EDIT: Well, I don't know why, but Digikam now works fine with my camera (PowerShot A70). Thumbs up!  :Very Happy: Last edited by HermanR on Tue Jun 29, 2004 8:26 pm; edited 1 time in total

----------

## fourhead

i have the same problem. i can download pictures off of my A80 with no problems, but videosalways gives me a "corrupted data" message. it hasn't been like this all time, i was able to download them before, it just happened rom one dayto another. not sure if it is the kernel, gphoto2 or whatever.

----------

## Kabuto

Sounds like bug #962424 on gphoto.sf.net project.  Still looking at it.

----------

## fourhead

ok, got digikam up and working again and i'm accessing my camera in PTP mode, and it seems to work there. i can download pictures & videos, although the progress bar doesn't seem to work, but i can live with that for now ...

tom

----------

## HermanR

Just a question here: is the ebuild for Digikam 0.6.2 stable enough to use? I'd really like to upgrade from 0.5.1, but don't want to mess up my system, nor my photo collection.

Or to put it the other way around: why isn't the ebuild for Digikam 0.6.2 marked stable?
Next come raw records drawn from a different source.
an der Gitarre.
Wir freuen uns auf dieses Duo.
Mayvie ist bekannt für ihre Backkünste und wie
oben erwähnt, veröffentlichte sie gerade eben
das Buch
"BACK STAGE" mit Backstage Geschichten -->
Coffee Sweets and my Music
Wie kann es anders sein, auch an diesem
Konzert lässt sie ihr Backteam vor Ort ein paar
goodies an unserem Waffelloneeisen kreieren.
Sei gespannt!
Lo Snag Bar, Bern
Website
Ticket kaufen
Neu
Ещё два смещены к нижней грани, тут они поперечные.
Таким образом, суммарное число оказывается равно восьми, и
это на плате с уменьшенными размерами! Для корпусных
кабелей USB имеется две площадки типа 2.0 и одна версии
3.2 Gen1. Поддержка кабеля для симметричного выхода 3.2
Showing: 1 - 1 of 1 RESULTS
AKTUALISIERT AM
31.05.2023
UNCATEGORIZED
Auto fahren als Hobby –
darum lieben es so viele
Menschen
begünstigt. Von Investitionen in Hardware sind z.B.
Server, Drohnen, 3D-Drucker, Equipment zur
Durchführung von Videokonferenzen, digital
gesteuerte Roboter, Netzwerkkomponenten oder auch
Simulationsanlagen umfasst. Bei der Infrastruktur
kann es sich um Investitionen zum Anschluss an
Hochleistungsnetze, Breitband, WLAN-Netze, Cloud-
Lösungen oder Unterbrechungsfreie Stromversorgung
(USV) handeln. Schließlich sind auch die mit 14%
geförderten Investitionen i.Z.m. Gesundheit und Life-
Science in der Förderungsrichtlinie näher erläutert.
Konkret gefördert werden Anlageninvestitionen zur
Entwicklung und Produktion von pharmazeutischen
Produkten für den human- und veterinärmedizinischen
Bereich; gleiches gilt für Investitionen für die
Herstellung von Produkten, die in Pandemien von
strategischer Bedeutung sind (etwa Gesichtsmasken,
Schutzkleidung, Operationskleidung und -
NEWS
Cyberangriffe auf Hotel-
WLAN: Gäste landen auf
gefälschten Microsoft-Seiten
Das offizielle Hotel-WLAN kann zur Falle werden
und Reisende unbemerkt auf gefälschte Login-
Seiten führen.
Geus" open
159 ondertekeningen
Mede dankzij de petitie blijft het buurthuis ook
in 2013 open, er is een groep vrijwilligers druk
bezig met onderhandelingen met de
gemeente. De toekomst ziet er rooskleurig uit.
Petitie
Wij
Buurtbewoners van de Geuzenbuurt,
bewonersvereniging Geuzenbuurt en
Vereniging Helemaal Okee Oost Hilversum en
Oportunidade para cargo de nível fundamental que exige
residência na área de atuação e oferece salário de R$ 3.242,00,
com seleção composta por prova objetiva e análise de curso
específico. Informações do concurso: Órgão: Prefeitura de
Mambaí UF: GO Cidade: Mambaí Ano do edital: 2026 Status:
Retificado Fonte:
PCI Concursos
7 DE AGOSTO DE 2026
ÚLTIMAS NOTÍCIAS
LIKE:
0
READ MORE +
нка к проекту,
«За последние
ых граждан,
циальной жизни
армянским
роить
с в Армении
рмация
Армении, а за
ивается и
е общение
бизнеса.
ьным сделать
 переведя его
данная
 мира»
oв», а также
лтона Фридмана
I couldn't find a bug or anything in the gentoo bugzilla.

Since I'd like the option of lossless rotation (from landscape to portrait), I'm interested in the corresponding ebuild for digikamplugins as well, since I understand that lossless rotating is supported as a plugin (batch processing).

Thanks for any info.

----------

## AlterEgo

Digikam 0.6.2 is awsome. Never had a problem with 0.6.x (apart from some compiling problems with the OpenGL effect in slideshows).

----------

## HermanR

 *AlterEgo wrote:*   

> Digikam 0.6.2 is awsome.

 

I just installed it and totally agree!  :Very Happy: 

A big improvement over 0.5.1, which I liked already.

----------